A few weeks ago we posted a review of a notebook cooler by NZXT, and now we have a review for another notebook cooling device – the Arctic NC notebook cooler.
Right off the bat, you can see that the design is vastly different from the NZXT Cryo E40. Not only is the Arctic NC smaller and lighter, the airflow dynamics are completely different. Unlike most docking station/cooler combos which position the fans directly below the bottom of your notebook, the Arctic NC’s fans are actually outside of the perimeter of your laptop. The two fans on the Arctic NC direct airflow below your notebook, which is leaned upward at an angle against two rubber grips to allow for airflow space. Basically, the Arctic NC functions as a dynamic version of the AViiQ Portable Laptop Stand, which we reviewed over 18 months ago. Additionally, at barely over a pound in weight, this cooler is extremely portable for people who travel frequently.
In order to test the cooling capabilities of the Arctic NC, I used the RightMark CPU Clock Utility program. I throttled my laptop (which is running an Intel Core 2 Duo CPU, each at 1.60 Ghz processing speed) to 100% to really crank out as much performance (and heat) as possible. I then monitored the temperature of “CPU0” at start up and at the end of my day, either while using the Arctic NC cooler at maximum fan RPM or with no cooling device and leaving my laptop flat on my granite desk.
As you can see in the image gallery below, the start up temperatures were very similar (34 vs. 35.4 degrees Celsius). However, at the end of the day, the CPU0 temperature was significantly lower while using the Arctic NC cooler compared to no cooling device (47.4 vs. 59.6 degrees Celsius).

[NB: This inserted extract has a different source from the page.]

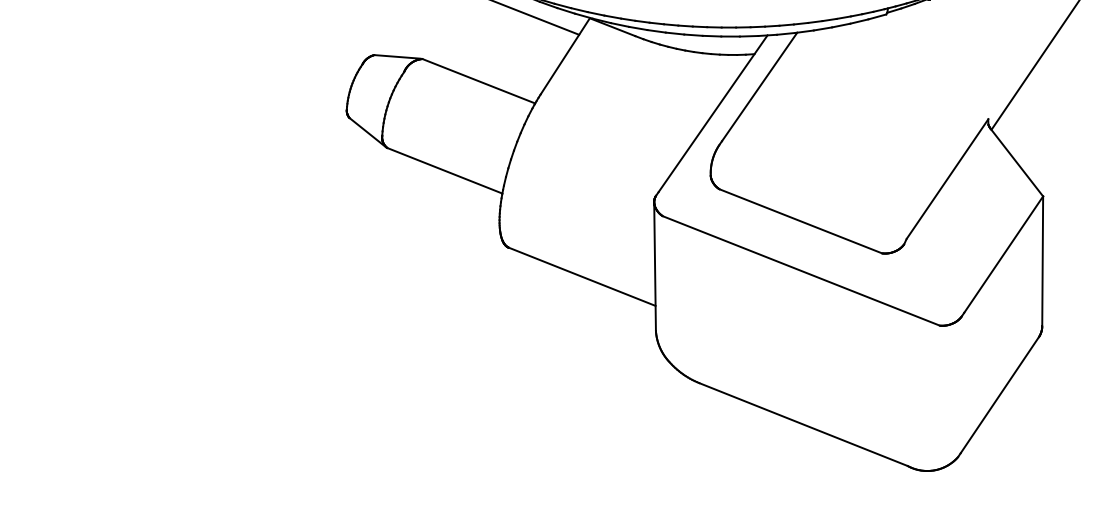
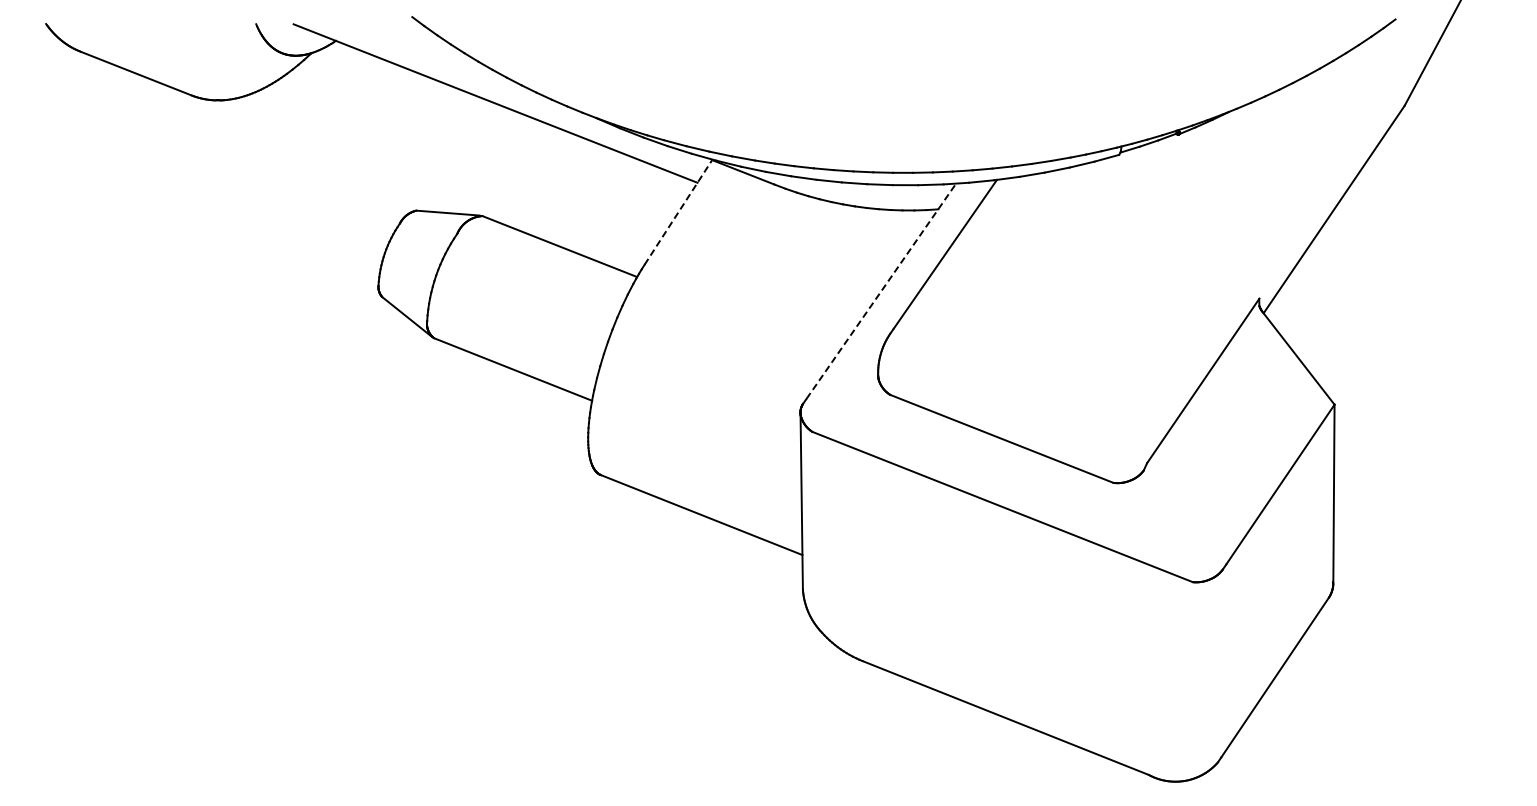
line: (565, 56) -> (678, 212), solid -> dashed
line: (713, 113) -> (881, 290), solid -> dashed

This comes out to a difference of 12.2 degrees Celsius cooler while using the Arctic NC cooler, which is extremely close to Arctic’s own testing measurements showing a 12.5 degrees Celsius improvement.
The most important thing of a notebook cooler is to, well, cool your notebook. Seems simple enough, and the Arctic NC performs very well in this regard. However, there are some issues with the cooler that I have. First, even though Arctic says the NC is good for notebooks up to 19″, I must strongly disagree. My Dell Vostro 1500 laptop is pretty big and heavy, and this makes shifting my laptop (plus Arctic NC cooler underneath) extremely frustrating. Simply put, every time I slide my laptop closer to me, it falls off the rubber grips. I constantly have to check and recheck to make sure my laptop is appropriately placed on the grips, because unless it’s near perfect, it will slide off at the slightest bit of movement. This is extremely annoying.
Another issue I have with the Arctic NC is the USB cable, which is directed straight into whatever surface may be in front of you (a wall, a cubicle divider, etc.). If your desk is organized in a way that has your notebook backed up against the wall, then your USB cable is in for some unfavorable contortions to get it situated. Continued use in this manner could cause the USB cable to fray, which may start to cause power problems for the cooler.
All in all, the Arctic NC notebook cooler is a solid device that performs very nicely at keeping your notebook cool. However, I would recommend it only for small- to medium-sized notebooks, given the above problems. A redesign to make better rubber grippers could be the minor adjustment needed to make it a good cooler for notebooks of all sizes.